Six anonymous students at Columbia University have gone on a hunger strike to protest the administration's attitude and position on a number of issues, including Columbia's plans for West Harlem/Manhatanville, a series of hate crimes on campus and lack of an ethnic studies program.
You can see the full list of demands at the strikers website, as well as explanations for questions like "Why now?"
The recent acts of hate on this campus have lent urgency to a long-existing effort to address this university’s climate of marginalization. Furthermore, we coordinate our efforts around the City Planning’s decision on Columbia’s rezoning proposal for West Harlem, which is due in less than two months. Lastly, we act in solidarity with the students that recently mobilized around the Jena Six case, which we see as a larger struggle against racism and injustice.
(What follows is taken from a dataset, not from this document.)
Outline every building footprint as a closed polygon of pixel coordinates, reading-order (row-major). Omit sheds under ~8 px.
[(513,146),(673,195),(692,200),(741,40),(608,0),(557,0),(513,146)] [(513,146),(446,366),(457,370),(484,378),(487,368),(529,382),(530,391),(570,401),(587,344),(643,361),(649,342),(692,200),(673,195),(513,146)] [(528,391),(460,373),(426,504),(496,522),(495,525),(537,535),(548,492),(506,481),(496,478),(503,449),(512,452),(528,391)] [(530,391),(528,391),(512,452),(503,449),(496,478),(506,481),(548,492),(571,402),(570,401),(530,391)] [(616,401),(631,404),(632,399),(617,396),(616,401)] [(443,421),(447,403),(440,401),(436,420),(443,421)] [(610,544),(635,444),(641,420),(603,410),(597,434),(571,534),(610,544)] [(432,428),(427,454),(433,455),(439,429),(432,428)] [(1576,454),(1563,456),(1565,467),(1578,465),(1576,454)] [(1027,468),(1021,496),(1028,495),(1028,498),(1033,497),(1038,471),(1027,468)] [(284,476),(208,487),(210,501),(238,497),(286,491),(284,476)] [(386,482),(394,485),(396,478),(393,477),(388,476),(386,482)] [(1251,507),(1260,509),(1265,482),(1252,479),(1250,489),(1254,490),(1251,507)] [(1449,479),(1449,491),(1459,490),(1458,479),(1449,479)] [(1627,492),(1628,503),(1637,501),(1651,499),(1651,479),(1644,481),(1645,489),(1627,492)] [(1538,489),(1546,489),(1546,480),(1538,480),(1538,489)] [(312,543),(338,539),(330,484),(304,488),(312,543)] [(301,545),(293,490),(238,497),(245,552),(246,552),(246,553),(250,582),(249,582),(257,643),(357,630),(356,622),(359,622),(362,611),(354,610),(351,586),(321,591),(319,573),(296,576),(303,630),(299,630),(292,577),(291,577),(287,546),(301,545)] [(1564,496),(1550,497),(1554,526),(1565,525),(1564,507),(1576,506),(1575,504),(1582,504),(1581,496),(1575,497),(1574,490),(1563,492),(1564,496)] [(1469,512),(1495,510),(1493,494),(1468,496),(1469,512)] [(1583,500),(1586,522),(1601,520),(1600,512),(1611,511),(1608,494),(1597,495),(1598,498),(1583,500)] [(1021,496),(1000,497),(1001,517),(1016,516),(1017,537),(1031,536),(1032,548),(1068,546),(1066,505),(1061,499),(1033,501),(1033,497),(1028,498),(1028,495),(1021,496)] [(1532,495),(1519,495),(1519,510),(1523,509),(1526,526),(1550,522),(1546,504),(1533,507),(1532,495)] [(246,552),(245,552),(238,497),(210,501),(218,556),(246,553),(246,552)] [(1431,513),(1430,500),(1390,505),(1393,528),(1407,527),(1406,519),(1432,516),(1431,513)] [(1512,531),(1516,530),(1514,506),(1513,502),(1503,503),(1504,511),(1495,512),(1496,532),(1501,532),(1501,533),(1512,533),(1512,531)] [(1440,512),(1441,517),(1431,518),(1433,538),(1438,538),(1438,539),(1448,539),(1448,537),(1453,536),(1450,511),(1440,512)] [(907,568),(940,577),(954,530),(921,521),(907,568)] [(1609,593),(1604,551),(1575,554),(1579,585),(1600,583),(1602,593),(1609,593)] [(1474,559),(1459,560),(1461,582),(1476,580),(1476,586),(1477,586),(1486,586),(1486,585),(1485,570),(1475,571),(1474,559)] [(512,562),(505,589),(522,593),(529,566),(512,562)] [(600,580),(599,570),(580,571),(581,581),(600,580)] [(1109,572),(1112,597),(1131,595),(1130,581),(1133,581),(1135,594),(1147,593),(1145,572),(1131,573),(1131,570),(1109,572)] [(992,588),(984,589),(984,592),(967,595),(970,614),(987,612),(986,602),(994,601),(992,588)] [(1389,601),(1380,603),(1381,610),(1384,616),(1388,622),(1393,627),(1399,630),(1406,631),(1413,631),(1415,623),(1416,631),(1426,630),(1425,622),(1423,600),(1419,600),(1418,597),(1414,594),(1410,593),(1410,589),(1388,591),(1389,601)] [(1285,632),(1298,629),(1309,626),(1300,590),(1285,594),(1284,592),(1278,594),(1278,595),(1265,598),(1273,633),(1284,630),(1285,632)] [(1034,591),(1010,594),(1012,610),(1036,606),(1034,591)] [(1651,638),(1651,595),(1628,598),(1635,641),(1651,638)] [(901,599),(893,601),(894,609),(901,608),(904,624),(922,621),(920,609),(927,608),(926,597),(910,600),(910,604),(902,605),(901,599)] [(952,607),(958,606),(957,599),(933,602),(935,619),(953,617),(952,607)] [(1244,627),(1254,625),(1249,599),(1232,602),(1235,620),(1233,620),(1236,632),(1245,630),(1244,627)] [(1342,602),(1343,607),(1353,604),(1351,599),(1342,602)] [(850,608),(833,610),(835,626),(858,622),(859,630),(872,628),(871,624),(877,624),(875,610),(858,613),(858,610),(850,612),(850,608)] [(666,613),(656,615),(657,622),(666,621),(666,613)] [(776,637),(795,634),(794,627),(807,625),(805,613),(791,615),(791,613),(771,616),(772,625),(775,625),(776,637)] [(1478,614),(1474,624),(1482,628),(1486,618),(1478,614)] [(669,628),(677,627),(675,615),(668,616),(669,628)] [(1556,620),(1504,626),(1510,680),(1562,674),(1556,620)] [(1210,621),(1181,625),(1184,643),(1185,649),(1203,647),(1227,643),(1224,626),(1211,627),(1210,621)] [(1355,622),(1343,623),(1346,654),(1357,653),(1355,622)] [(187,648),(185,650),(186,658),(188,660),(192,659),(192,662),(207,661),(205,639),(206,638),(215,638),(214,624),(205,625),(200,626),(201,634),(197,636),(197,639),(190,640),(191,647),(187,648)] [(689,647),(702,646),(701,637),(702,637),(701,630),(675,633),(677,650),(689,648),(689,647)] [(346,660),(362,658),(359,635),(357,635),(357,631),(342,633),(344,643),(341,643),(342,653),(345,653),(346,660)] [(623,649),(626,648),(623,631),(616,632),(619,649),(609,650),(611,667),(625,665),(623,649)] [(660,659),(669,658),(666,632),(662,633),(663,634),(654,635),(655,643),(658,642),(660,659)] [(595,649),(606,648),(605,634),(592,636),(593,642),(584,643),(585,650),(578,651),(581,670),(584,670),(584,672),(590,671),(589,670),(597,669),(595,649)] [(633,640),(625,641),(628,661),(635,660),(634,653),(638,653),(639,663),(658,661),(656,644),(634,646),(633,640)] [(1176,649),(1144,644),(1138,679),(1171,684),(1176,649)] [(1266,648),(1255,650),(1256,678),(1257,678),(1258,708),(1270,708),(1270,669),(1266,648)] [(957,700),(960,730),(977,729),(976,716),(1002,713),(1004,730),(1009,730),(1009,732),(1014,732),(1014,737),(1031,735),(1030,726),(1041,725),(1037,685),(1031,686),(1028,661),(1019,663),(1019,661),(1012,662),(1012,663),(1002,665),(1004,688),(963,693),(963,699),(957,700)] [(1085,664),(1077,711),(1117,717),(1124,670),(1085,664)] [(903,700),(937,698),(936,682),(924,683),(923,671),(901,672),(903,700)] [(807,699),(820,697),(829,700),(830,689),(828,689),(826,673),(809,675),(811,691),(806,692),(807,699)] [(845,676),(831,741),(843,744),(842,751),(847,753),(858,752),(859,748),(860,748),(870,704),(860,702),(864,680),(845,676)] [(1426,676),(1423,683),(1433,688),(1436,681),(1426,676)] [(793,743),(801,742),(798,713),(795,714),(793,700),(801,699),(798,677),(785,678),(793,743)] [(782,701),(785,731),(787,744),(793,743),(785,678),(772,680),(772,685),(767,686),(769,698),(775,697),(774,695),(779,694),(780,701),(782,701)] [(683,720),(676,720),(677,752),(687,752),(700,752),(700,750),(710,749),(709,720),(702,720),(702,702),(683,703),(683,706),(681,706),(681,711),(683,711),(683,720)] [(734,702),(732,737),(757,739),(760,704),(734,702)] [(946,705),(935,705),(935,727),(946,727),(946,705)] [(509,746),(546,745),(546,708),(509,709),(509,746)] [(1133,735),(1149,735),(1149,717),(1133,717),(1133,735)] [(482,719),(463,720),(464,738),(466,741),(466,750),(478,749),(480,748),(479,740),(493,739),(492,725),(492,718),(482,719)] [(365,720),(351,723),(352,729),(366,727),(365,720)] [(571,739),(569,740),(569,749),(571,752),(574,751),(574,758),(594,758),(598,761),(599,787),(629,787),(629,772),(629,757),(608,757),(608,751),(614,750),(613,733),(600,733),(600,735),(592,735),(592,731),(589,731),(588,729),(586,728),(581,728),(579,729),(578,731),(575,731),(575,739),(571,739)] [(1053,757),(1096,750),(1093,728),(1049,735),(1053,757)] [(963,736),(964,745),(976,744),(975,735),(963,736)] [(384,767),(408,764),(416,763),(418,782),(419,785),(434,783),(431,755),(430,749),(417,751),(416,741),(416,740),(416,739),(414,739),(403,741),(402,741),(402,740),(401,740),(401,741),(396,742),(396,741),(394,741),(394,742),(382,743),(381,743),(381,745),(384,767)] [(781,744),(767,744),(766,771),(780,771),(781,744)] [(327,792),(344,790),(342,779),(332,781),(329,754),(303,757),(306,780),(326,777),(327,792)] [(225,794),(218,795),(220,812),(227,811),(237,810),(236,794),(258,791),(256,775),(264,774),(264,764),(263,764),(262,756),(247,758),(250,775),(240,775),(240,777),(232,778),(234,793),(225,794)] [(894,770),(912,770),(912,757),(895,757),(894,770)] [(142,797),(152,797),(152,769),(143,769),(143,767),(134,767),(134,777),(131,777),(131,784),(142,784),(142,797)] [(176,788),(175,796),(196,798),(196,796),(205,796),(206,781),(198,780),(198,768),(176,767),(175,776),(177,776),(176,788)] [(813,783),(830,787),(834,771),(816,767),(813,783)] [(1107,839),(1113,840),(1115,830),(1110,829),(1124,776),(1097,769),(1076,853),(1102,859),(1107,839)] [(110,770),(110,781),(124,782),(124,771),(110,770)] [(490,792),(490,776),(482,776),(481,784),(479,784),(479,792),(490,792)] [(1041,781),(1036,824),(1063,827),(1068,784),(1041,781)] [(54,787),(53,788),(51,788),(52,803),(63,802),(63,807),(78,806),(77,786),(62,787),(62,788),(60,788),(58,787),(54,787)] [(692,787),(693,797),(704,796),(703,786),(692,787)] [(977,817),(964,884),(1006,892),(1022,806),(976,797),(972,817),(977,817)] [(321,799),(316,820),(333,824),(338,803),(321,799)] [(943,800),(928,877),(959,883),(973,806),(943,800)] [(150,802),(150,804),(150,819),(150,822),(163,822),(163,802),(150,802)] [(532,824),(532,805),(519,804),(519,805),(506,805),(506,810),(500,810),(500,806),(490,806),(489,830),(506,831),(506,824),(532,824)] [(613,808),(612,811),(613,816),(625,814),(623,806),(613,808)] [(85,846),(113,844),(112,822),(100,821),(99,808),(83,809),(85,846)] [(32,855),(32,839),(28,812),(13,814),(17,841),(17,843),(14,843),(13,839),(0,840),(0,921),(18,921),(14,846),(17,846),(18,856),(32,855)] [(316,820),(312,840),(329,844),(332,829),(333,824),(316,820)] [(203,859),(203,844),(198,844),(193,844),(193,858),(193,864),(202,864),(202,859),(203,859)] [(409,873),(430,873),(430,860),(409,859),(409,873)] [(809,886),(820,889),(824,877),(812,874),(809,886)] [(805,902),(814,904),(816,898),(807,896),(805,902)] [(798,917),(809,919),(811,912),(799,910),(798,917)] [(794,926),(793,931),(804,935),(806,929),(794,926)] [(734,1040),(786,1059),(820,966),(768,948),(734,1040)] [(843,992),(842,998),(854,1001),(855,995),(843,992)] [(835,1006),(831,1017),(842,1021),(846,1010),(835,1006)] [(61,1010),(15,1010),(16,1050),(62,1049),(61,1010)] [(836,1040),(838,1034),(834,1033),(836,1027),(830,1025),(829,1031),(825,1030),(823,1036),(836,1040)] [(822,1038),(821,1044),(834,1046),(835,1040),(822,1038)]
One of the strikers spoke to Bwog and noted the Columbia president Lee Bollinger has "walked out on meetings with students. He has rolled eyes at students. It is really quite disgusting." However, one Bwog commenter raised an interesting point, "Anonymity is giving this a level of abstraction that really isn't helping the strikers, especially since a hunger strike uses literal, physical debilitation as a means of making a statement." But the strikers have made themselves known to Columbia's health services, who will be checking on them everyday.
And last night, Bollinger discussed the controversial Manhattanville plans at a Municipal Arts Society event. When Bollinger acknowledged the plans "have a long way to go," the Columbia Spectator reported a heckler yelled, "A long, long way to go!”